By Khagendramani Pradhan
Few years from now, these two clusters of villages in East and South District, predominantly inhabited by tribal Lepcha and Bhutia communities of Sikkim will be transformed into major producers of oranges and guava.
With a paradigm shift from labor intensive but less remunerative traditional system of farming to development of an acre of orchard from within their holding, under the “Wadi” project, certainly gives them a way out to look forward with optimism. Thus the project will not only ensure sustainable livelihood to these communities, but also will address several other concerns that have direct and indirect bearing on them.
Rey in East and Kewzing cluster in South have been selected for implementation of Wadi project in Sikkim by NABARD (National Bank for Agricultural and Rural Development) under the Tribal Development Fund (TDF) with active collaboration from United Progressive Organization of Sikkim (UPOS – a local NGO) and Krishi Vikash Kendra (KVK) respectively, which will ensure proper implementation of the scheme in their respective clusters.
These village clusters, in the initial stage of implementation of Wadi project have been chosen only after the beneficiaries showed keenness to adopt the model of development. Simultaneously, officials of the NGOs as well beneficiaries were taken to exposure visits to some of the successful project areas under Wadi to help them better understand the concept. Thus, these two village clusters will contribute three hundred each acres of land for orchard development benefiting equal number of tribal families with sustainable livelihood and income generation. They will further have edge over marketing as well as processing facilitation as these areas of concern will also be addressed as a component of the project.
“Wadi”‘ is a Gujarati word which means a ‘small orchard’ covering one or two acres. The ‘‘Wadi’’ as an effective tool for tribal development has evolved gradually out of two decades of concerted efforts made by BAIF in Vansda, Gujarat. This very concept has been experimented in almost every part of India dominantly inhabited by tribal population with great degree of success. The “Wadi” may be of any fruit crop suitable to the area or a combination of these tree crops, with forestry species on the periphery of the land holdings. Two or more tree crops are selected in the‘‘Wadi’’ model to minimize biological and marketing risks. For these two village clusters of Sikkim Orange and Guava orchard development was found best suited.
A unique feature of the funding mechanism is blending of grant with credit not only to ensure participants’ stake and involvement in the program, but also for self -reliance of the participants.
As the program progresses with ‘‘Wadi’’ establishment and income generating activities, loan assistance is also given to the participants to support income generating activities, micro enterprises, water resources development and other emergent needs under Alternative Credit Delivery System. For the Sikkim chapter, NABARD has emphasized upon 90 percent of the project cost as grant and ten percent as a beneficiary contribution in the form of labor and orchard maintenance.

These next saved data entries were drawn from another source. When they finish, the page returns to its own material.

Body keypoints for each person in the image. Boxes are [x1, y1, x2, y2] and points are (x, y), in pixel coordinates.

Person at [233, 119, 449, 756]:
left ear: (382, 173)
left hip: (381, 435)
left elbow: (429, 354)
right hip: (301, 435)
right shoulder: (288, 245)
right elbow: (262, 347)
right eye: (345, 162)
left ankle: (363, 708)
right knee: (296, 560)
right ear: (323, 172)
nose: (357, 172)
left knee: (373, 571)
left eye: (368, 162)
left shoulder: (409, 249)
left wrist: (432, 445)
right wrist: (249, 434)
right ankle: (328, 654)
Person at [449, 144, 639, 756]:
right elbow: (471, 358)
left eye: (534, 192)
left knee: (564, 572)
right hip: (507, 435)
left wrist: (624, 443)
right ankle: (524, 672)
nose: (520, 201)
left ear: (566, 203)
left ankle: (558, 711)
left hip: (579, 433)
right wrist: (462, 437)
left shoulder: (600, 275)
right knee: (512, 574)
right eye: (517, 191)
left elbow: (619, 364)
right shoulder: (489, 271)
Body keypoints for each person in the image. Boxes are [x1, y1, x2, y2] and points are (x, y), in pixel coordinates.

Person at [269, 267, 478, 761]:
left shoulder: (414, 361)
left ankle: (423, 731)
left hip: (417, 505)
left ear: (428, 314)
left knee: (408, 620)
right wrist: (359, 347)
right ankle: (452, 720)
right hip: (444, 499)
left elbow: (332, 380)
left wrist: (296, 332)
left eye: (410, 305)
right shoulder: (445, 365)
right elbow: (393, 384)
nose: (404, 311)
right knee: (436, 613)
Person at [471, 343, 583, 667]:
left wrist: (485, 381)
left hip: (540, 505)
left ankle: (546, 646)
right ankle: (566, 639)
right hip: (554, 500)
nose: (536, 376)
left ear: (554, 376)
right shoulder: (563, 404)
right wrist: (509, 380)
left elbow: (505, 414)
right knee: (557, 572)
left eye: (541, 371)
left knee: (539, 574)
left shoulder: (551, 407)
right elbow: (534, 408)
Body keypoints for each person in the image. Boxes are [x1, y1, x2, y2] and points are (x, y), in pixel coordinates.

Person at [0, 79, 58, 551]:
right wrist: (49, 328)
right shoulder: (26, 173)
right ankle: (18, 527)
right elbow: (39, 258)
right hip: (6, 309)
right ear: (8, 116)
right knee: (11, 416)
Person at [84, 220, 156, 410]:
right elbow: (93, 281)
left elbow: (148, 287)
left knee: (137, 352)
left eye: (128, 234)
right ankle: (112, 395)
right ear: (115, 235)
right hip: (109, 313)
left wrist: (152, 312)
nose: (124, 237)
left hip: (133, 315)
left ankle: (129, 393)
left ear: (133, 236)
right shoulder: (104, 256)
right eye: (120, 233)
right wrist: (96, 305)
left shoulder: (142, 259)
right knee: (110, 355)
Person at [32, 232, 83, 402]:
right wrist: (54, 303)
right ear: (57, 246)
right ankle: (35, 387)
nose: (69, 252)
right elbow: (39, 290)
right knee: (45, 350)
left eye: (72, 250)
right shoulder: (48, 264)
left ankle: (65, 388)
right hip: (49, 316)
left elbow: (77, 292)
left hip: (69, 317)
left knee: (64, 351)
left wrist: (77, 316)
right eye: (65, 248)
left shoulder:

For this purpose a grant component of 318.89 lakh has been earmarked of which 139.29 lakh and 179.60 lakh respectively will be channelized through the UPOS and KVK– the partners in implementation of Wadi in Sikkim during its implementing period of five years. Furthermore, provision for technical expert to provide necessary expertise intervention has also been made to boost the confidence of the participants.
The “Wadi” model of tribal development is holistic in approach addressing production, processing and marketing of the produce and also other needs. Though the focus of the program is “Wadi”, other development interventions are also built around it addressing the concerns in the areas of environment, gender and health viz., soil conservation in the wadis, water resource development, agriculture development, women development and health.
One acre model of “Wadi”‘ accommodates around 60 fruit plants (depending on spacing) and 600-800 forestry plants which can provide adequate income and livelihood security under climatic vagaries. In five years, a village gets converted into an orchard of proportionately equal numbers of families and acreage of land producing hundreds of tons of fruits. While the fruit plants generate income after 4-5 years, the forestry species provide a fence and also act as a shelter belt. The species mix planted meets the families’ needs for fuel, fodder and small timbers. It also helps in reducing the pressure on existing forests.
Another important aspect of Wadi concept is that any beneficiary under the scheme cannot sell the land covered under the project till the expiry of economic life of the orchard or for a minimum of twenty five years, which thus not only retain the land resource at disposal but also secure the most valuable asset for the future generation.
With successful experimentation of “Wadi” project in two districts, NABARD also has an ambitious proposal to extend it to West and North district of Sikkim in areas with sizeable number of tribal population.
Disclaimer: The writer is a freelance journalist and the views expressed by the author in this feature are entirely his own and do not necessarily reflect the views of Editor.